Another German newspaper wrote about our activities. This time, about assistance to the military. When a journalist spoke with Promote Ukraine activists, he admitted that this is the first time he sees a situation in which representatives of one nation collect aid around the world to defend their homeland. So he decided to write a separate article about this.
“Vasyl K. feels guilty. His brother and some of his friends are fighting Russian invaders in his native Ukraine. Vasyl lives in safe Brussels. ‘I can’t kill people,’ says the 26-year-old. But notes: ‘What I do here, I help my people more.’
He buys ammunition for the Ukrainian military on behalf of NGO Promote Ukraine. Helmets, radio receiver sets, night vision goggles, bulletproof vests – Promote Ukraine has already sent several batches to the frontline.
The NGO also collects donations on Facebook for this purpose. People from many European countries take part in a crowdfunding campaign. They start raising money for a birthday, ask friends on Facebook to donate.

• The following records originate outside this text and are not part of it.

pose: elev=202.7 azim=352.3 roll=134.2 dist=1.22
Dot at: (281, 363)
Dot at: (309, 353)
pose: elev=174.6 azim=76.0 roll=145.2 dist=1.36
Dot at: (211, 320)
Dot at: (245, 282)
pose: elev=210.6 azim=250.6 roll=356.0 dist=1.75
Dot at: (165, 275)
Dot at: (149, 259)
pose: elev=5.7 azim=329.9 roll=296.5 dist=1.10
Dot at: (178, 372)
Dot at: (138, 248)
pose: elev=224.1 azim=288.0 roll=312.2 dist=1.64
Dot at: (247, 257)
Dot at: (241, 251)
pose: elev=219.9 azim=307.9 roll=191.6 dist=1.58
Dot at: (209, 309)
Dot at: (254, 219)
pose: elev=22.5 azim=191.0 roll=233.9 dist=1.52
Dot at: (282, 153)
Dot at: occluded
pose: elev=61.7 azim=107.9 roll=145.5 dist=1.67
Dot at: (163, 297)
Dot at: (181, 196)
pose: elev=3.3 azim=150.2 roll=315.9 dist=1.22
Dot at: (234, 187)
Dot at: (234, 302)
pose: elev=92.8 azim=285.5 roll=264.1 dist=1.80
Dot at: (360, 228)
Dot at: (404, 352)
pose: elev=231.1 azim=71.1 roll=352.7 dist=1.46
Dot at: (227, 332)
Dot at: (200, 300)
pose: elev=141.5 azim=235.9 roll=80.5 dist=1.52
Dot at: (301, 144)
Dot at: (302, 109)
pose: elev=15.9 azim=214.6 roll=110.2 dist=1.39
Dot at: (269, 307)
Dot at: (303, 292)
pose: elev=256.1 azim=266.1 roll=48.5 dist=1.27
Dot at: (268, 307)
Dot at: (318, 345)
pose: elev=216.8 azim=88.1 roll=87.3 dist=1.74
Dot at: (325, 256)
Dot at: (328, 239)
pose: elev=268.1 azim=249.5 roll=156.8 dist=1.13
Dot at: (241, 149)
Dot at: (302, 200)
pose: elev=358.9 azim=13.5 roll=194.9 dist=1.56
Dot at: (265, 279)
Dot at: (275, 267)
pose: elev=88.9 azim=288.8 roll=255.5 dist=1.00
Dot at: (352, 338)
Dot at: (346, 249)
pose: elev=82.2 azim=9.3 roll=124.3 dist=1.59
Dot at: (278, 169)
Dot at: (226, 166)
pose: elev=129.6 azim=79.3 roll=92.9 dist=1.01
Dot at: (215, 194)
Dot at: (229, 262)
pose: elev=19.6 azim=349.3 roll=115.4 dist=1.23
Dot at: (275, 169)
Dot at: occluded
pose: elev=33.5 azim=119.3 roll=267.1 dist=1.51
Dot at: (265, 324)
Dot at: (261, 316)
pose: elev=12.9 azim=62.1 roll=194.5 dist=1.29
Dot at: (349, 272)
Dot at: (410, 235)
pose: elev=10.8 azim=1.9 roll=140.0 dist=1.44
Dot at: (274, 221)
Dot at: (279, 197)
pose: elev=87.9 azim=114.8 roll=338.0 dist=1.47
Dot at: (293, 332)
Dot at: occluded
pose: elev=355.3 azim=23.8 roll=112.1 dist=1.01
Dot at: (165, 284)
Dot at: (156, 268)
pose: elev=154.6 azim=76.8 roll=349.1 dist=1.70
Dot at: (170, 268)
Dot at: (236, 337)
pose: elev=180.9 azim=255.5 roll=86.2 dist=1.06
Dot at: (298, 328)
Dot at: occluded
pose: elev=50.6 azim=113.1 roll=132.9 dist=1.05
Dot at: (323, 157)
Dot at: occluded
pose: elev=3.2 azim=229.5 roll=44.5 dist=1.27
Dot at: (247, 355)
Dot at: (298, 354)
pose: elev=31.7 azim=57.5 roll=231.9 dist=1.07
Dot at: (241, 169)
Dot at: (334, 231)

There have been many such campaigns on the Internet since the beginning of the Russian invasion: targeted crowdfunding for small items such as medicines, night vision devices, and reconnaissance drones.
Donations to EU organisations that buy protective vests for Ukrainians act as “assistance in saving from mortal danger.” The fact that people donate to a military party is also a new moral dimension, says peace ethics researcher Heinz-Gerhard Justenhoven. The Hamburg professor believes that the supply of weapons to Ukraine is a “moral obligation”. The right to self-defence is the basis. However, Justenhoven finds it problematic that citizens also finance the purchase of weapons: the state has a monopoly on the use of force, including arms control. And any weapons that other states are currently supplying to Ukraine are enough.
Marta Barandiy, the founder of Promote Ukraine, explains the motives of her compatriots: the Ukrainian authorities neglected their army until 2014. And if the state doesn’t do this, the citizens will.
Vasyl receives new inquiries from Ukraine every day. There is an acute shortage of many things. “Every part can save lives,” says Promote Ukraine founder Marta Barandiy. If people were allowed to deliver weapons to Ukraine themselves, Barandiy would do that. “In Ukraine, every citizen is at war, and everyone is in a state of survival,” she says. In her eyes, there is no longer a clear line between humanitarian and military assistance during the war in Ukraine.